Aaron with reference to your question and diagram: imagine a voltmeter or oscilloscope connected at the mosfet drain. Or at the top of the resistor where it connects to the positive rail. When the gate signal is ON and the mosfet is conducting, what is the voltage at these points? When the gate signal is OFF and the mosfet is NOT conducting, what is the voltage at these points

When the mosfet is conducting the voltage at those points is LOW, not high. When the voltage at those points is HIGH the mosfet is not conducting, it is off. Joit's trace shows the voltage going HIGH at the mosfet drain for short periods. The transistor is OFF at these times. just hook up a bulb like I have done. Try it!


.
Slow the freqs down, and think about what you are seeing. Carefully.

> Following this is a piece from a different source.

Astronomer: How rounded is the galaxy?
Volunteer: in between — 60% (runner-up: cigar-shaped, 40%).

Aaron the drawing is fine, and yes, as shown the mosfet STATE (on or off) clearly exactly follows the gate drive state: ON is ON, for sure. But that's not the issue: the issue is HOW LONG it's on, and how that on time is measured. If you are looking at the Point A in Ainslie's circuit or the drain of the mosfet in your diagram, the VOLTAGE that the scope is measuring--what it uses to give the duty cycle figure...that voltage is HIGH when the MOSFET ( and the light) IS OFF. Use that exact circuit and put a meter in the exact place Rosemary does. Push that button and tell us what the voltage is on your meter.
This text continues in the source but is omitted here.